## Try it:
In the entries that follow, find the line containing "ring pip: (251, 412)" and the line containing "wrist: (376, 133)", then retype exactly the lines from the first through the second, pictures excluded.

## Given records:
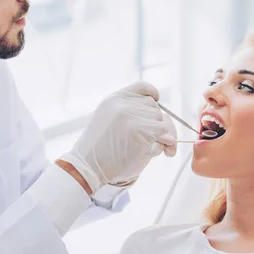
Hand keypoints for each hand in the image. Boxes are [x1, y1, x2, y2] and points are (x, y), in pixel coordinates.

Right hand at [60, 82, 176, 193]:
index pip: (142, 87)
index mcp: (114, 100)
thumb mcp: (108, 122)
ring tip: (148, 148)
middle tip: (159, 139)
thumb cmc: (99, 150)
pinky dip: (163, 143)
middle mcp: (123, 104)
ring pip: (161, 120)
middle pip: (154, 107)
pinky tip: (151, 152)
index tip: (157, 100)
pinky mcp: (142, 130)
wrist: (88, 166)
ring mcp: (132, 116)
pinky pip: (164, 132)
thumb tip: (165, 124)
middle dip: (158, 123)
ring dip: (161, 136)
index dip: (153, 94)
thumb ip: (130, 115)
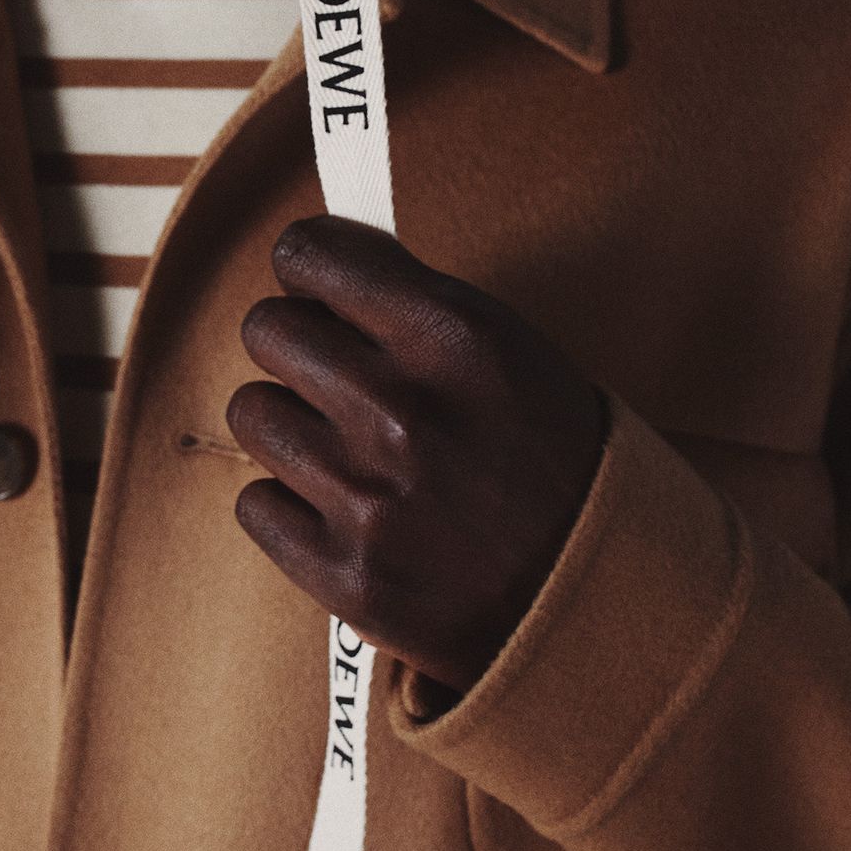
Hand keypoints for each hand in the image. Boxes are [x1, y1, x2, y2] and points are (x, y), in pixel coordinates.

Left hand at [227, 217, 607, 696]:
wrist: (599, 596)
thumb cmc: (554, 459)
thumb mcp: (512, 349)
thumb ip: (414, 302)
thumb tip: (316, 266)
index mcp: (451, 337)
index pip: (306, 254)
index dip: (306, 270)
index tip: (315, 289)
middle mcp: (402, 411)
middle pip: (265, 331)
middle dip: (293, 345)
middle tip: (327, 372)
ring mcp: (368, 498)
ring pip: (251, 412)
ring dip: (288, 423)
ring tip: (342, 445)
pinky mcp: (345, 574)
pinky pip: (254, 503)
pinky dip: (289, 503)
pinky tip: (340, 507)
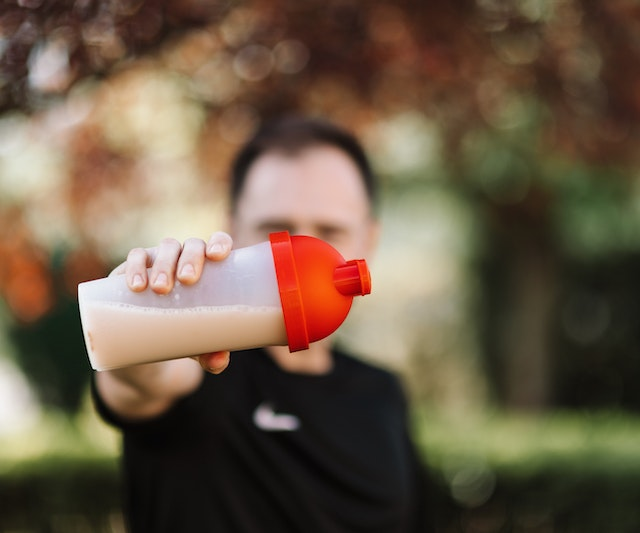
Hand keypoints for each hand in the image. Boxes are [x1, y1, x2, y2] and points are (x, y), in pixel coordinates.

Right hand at [110, 231, 233, 373]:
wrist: (144, 342)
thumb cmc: (183, 333)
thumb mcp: (198, 345)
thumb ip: (211, 353)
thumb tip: (219, 362)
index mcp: (209, 267)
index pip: (219, 242)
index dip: (220, 242)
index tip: (218, 256)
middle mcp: (186, 258)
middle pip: (192, 245)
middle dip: (190, 258)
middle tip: (187, 280)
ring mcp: (160, 260)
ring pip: (165, 248)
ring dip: (163, 264)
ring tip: (160, 288)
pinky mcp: (134, 268)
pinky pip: (136, 258)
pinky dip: (136, 267)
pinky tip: (136, 286)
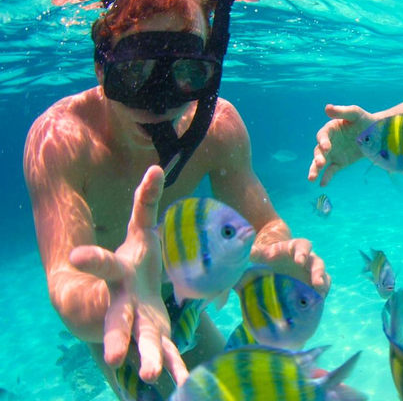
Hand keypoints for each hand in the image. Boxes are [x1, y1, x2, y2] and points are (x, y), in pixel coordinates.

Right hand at [69, 166, 187, 385]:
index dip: (90, 259)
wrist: (130, 295)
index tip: (75, 256)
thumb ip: (146, 202)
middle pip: (118, 319)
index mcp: (121, 273)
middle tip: (113, 357)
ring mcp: (139, 323)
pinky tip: (183, 387)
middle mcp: (125, 303)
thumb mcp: (142, 231)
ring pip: (142, 343)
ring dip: (149, 360)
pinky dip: (175, 370)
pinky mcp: (156, 337)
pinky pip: (166, 354)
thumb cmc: (137, 260)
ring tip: (154, 377)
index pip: (104, 264)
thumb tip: (155, 166)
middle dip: (116, 337)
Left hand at [251, 238, 330, 297]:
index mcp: (296, 248)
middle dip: (318, 272)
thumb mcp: (263, 252)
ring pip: (324, 277)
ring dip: (323, 285)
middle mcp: (308, 259)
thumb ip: (256, 252)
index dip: (303, 252)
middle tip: (316, 282)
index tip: (299, 261)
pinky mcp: (313, 285)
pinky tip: (315, 305)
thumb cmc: (270, 255)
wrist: (276, 262)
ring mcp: (312, 273)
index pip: (303, 246)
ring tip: (320, 295)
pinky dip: (320, 296)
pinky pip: (322, 289)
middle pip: (318, 263)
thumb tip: (247, 251)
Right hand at [308, 104, 375, 185]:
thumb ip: (342, 111)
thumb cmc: (364, 120)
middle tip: (320, 163)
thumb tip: (327, 107)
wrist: (376, 133)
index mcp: (330, 129)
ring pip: (321, 162)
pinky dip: (326, 177)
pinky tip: (322, 184)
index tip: (326, 147)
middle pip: (319, 151)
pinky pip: (331, 170)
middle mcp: (329, 142)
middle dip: (318, 157)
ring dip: (315, 169)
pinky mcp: (340, 162)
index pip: (323, 135)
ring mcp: (333, 153)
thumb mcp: (355, 113)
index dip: (323, 141)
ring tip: (311, 178)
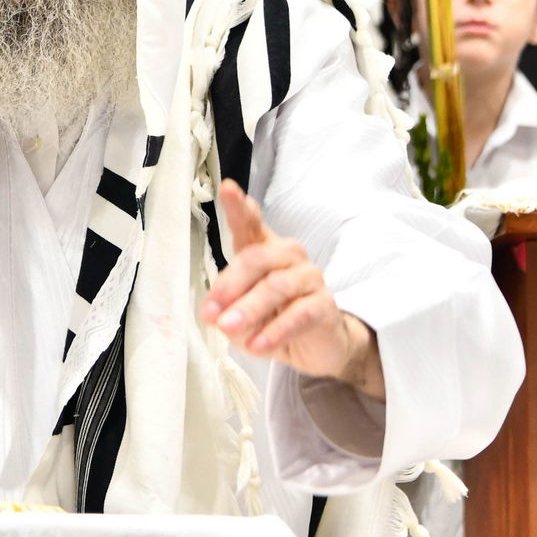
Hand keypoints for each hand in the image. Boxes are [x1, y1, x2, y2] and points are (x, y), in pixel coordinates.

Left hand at [199, 180, 383, 395]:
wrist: (316, 347)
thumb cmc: (274, 319)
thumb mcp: (241, 312)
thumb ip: (228, 306)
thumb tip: (214, 313)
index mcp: (264, 250)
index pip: (251, 224)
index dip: (239, 207)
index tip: (228, 189)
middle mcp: (288, 256)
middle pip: (257, 258)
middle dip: (230, 285)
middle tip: (211, 314)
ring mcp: (309, 278)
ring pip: (277, 286)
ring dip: (250, 309)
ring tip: (229, 329)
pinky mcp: (324, 305)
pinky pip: (300, 314)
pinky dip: (276, 330)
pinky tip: (260, 346)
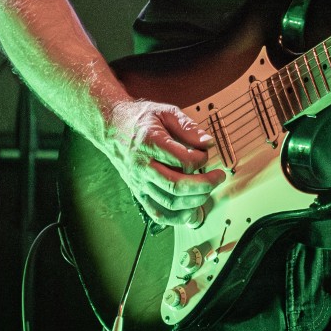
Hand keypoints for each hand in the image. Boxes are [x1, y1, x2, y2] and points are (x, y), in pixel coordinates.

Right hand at [102, 99, 226, 226]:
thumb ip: (188, 127)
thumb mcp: (166, 112)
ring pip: (170, 202)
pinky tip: (191, 210)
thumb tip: (208, 142)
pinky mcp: (138, 193)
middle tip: (218, 177)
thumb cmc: (140, 119)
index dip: (201, 159)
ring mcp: (139, 182)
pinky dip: (177, 218)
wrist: (112, 127)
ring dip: (195, 200)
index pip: (183, 160)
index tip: (206, 154)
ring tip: (208, 190)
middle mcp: (142, 166)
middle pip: (177, 185)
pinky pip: (158, 214)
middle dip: (204, 184)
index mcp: (150, 143)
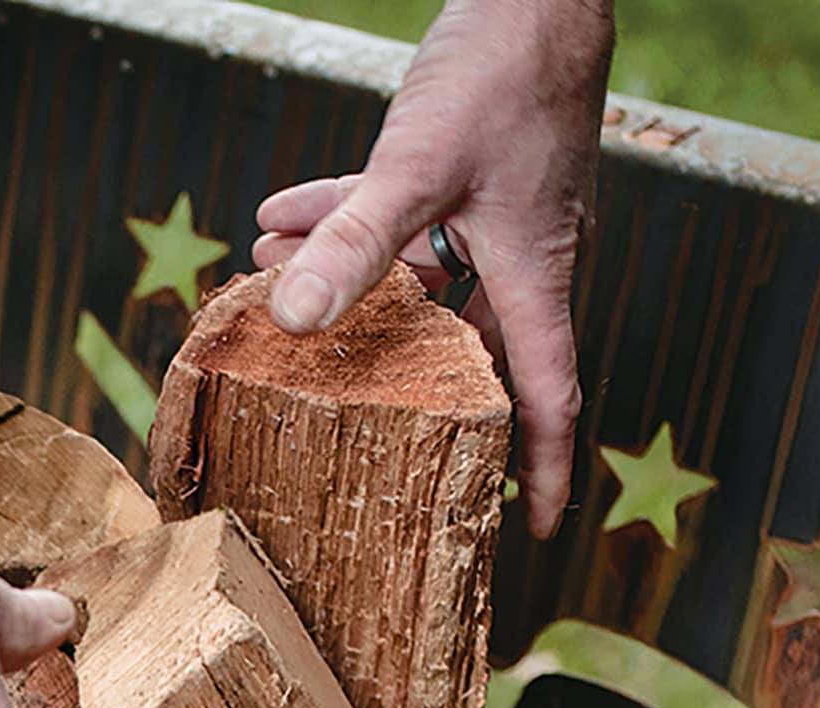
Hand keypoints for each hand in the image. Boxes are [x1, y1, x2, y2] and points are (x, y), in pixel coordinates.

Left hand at [251, 0, 614, 538]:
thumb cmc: (503, 67)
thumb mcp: (417, 165)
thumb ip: (355, 242)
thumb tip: (292, 320)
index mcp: (535, 278)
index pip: (546, 398)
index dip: (538, 469)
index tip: (528, 528)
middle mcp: (526, 258)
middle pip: (470, 350)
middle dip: (405, 384)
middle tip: (356, 426)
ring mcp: (504, 214)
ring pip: (422, 278)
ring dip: (351, 291)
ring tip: (273, 295)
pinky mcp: (479, 169)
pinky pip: (410, 217)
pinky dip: (350, 225)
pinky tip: (280, 220)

## Written response:
ring pip: (251, 412)
ring dip: (288, 423)
ring tip: (342, 445)
pinky mcp: (345, 574)
pinky pip: (254, 503)
pinky dip: (289, 503)
pinky tip: (340, 507)
Hand keypoints for each hand in the image. Boxes are [x1, y1, x2, y2] and points are (x, y), in pixel coordinates.

Right hand at [110, 231, 233, 373]:
wrist: (144, 342)
thumb cmc: (183, 333)
thumb mcp: (198, 345)
thumb ip: (211, 353)
thumb tip: (219, 362)
index mcp: (209, 267)
index pip: (219, 242)
index dip: (220, 242)
index tip: (218, 256)
middle mcp: (186, 258)
middle pip: (192, 245)
middle dip: (190, 258)
middle tip: (187, 280)
ring mcp: (160, 260)
ring pip: (165, 248)
ring dip: (163, 264)
ring tip: (160, 288)
pinky mcp: (134, 268)
pinky pip: (136, 258)
pinky dip: (136, 267)
pinky tip: (136, 286)
Hand keypoints for each hand in the image. Boxes are [x1, y1, x2, y2] and points are (x, y), in pixel coordinates.

Right hand at [69, 166, 187, 385]:
index dip: (90, 259)
wrist: (130, 295)
index tip: (75, 256)
thumb ip: (146, 202)
middle pip: (118, 319)
index mcp: (121, 273)
middle tip: (113, 357)
ring mcp: (139, 323)
pinky tip: (183, 387)
middle mcp: (125, 303)
thumb mcp: (142, 231)
ring pip: (142, 343)
ring dip: (149, 360)
pinky dip: (175, 370)
pinky mcp: (156, 337)
pinky pip: (166, 354)
thumb cmc: (137, 260)
ring tip: (154, 377)
index pip: (104, 264)
thumb tip: (155, 166)
middle dip: (116, 337)
Left hand at [251, 238, 330, 297]:
index mcp: (296, 248)
middle dip: (318, 272)
thumb mcp: (263, 252)
ring pip: (324, 277)
ring dip: (323, 285)
middle mcp: (308, 259)
thumb ip: (256, 252)
index dip: (303, 252)
middle tip: (316, 282)
index tip: (299, 261)
pinky mcp: (313, 285)
pinky tip: (315, 305)
thumb cmc: (270, 255)
wrist: (276, 262)
ring mcp: (312, 273)
index pip: (303, 246)
ring tip: (320, 295)
pinky dip: (320, 296)
pinky pip: (322, 289)
middle pip: (318, 263)
thumb tip: (247, 251)
Right hand at [308, 104, 375, 185]:
thumb ip: (342, 111)
thumb cmc: (364, 120)
middle tip: (320, 163)
thumb tip: (327, 107)
wrist: (376, 133)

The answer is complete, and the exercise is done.